▸ Text block:
----------
I,m Waiting for a friend to build me a drive module for a stepper motor, when I get it I will build my barn door.

SteveInNZ
16th of September 2009 (Wed), 16:14
I did almost exactly the same thing as you and just posted my result in the photo section. I suspect that it is your foreground tree branch that is throwing it off. DSS probably thinks that it is a deepsky object and is trying to align both that and the stars and getting all confused.
Do you have way to crop that out of all of your shots before stacking ?
Oddball idea - I wonder if you could make a dark that included the branch and have DSS subtract it out as it goes ?

Steve.

Madweasel
19th of September 2009 (Sat), 19:36
I don't think it's the leaves causing the problem - DSS is cleverer than that. It's more like what MintMark was getting at: in his example he's used a representation of the sky on the screen, whereas the actual problem is the projection of the image by the lens, which causes the same effect. The sky is a dome, but the screen, sensor, print is flat. The lens is designed to portray straight lines as straight lines (rectilinear), but they're not really straight from the point of view of the camera. If you point the camera square-on to a brick wall, the rows of bricks will show as parallel, but really the lines of bricks should get closer together the more you move away from the centre of the image, because they are further away. In most photography that would look horrid though, and would be described as barrel distortion. In this same example, if you now turned the camera to the left and the right, the lines of bricks would change angles to each other (the same as the difference between shooting straight at a building or tipping the lens upwards and making the verticals converge). The same thing is happening as the stars move through the image (caused by the earth's rotation), and that is why stars towards the corners of undriven shots cannot be mapped by DSS.
----------
▸ Study material:
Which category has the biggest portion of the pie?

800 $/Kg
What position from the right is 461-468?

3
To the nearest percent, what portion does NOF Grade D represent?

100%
----------
▸ Your goal: In the forum thread about stacking with DSS, what does SteveInNZ suspect is throwing it off?

▸ Written response: The foreground tree branch.